Medical Practice

Regional organisation of neonatal intensive care in the North-west

Br Med J 1979; 2 doi: https://doi.org/10.1136/bmj.2.6184.247 (Published 28 July 1979) Cite this as: Br Med J 1979;2:247
  1. Malcolm L Chiswick,
  2. Pat Davies,
  3. R Bate,
  4. Elizabeth Dryburgh,
  5. D Gordon-Nesbitt

    Abstract

    From January 1976 to July 1978, 234 ill neonates were transported to the regional neonatal intensive care unit (ICU) of St Mary's Hospital, Manchester, from 26 maternity hospitals three to 120 miles (4·8-193·1 km) away. Ninety per cent were transferred from 15 hospitals within a 30-mile (48·3 km) radius of the ICU. Most referring hospitals had more than 2000 births a year and offered good nursing supervision of high-risk neonates in conventional special care baby units (SCBUs). In 200 of the 234 babies respiratory symptoms precipitated referral, hyaline membrane disease being the most common final diagnosis. Altogether 143 babies received definitive mechanical ventilation, and most of them were ventilated in the ambulance en route to the ICU. The neonatal survival rates for all babies and for those who received mechanical ventilation were 61% and 45% respectively. Lethal inoperable malformations and tentorial tears accounted for 23 of the 92 deaths.

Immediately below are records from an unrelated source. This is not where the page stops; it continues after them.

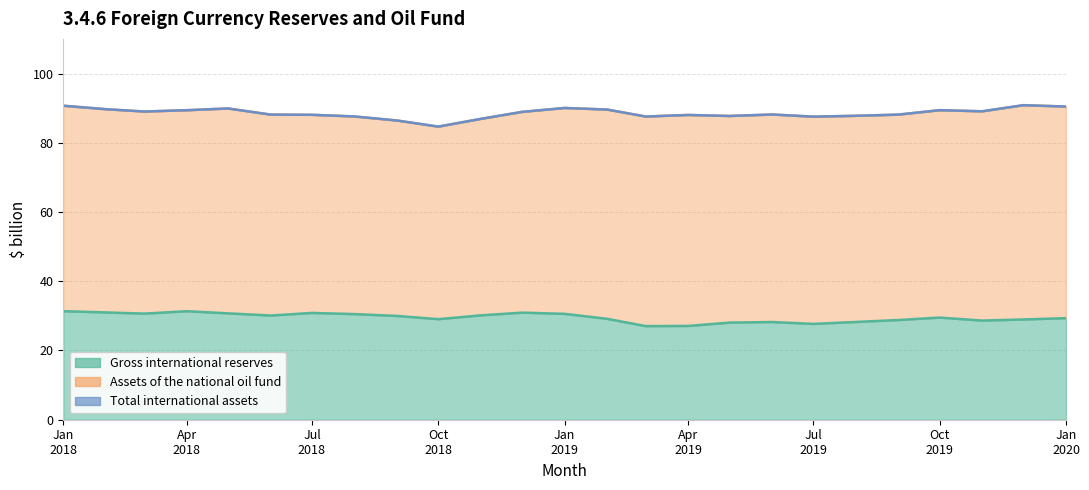

How many lines are shown in the chart?

3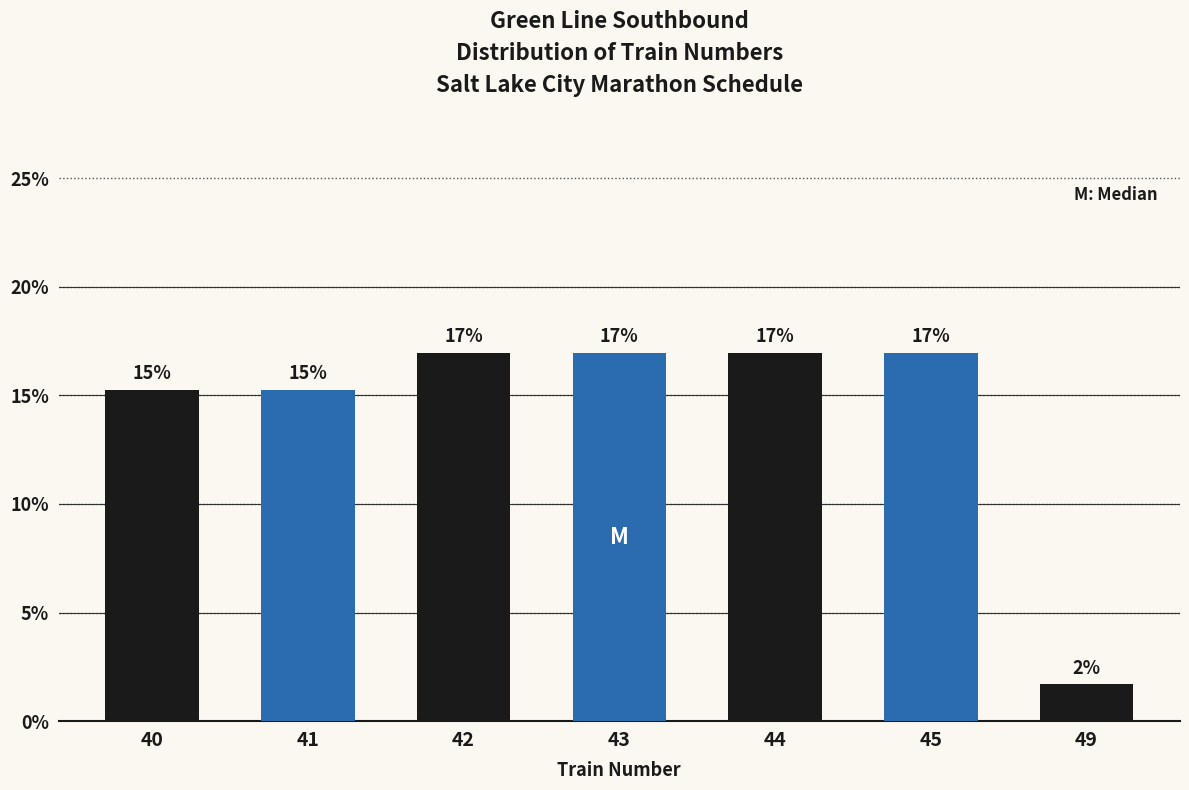

At which category does the chart reach its minimum across all series?

49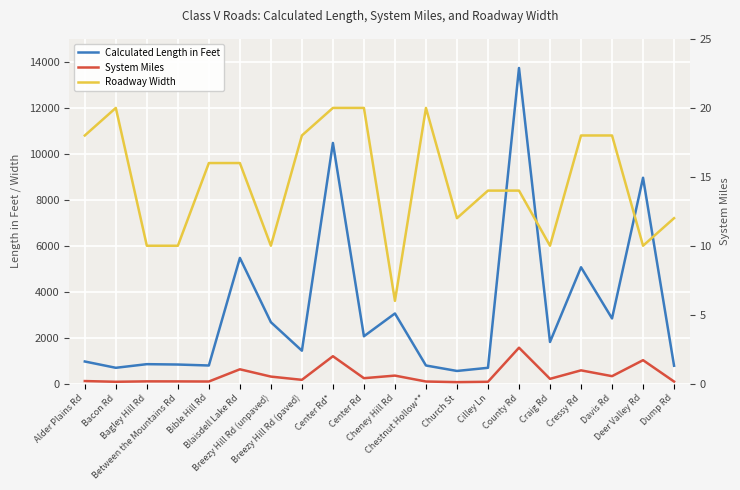

What are all the series names shown in the legend?

Calculated Length in Feet, System Miles, Roadway Width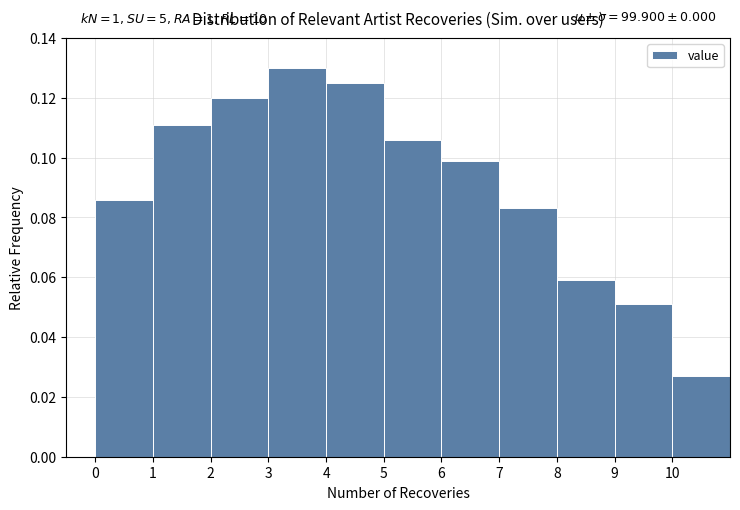

Which range on the x-axis has the tallest bar?

3 to 4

    A crisis-orientated referral service directed towards the treatment of babies with impending or actual respiratory failure needs close collaboration between the regional ICU and referring SCBUs, with parallel development of their facilities and skills. A complementary but distinct pattern of referral is necessary to cater for those high-risk but not critically ill babies who are born in hospitals that lack staff and facilities to provide the vigilant and anticipatory care that is so necessary.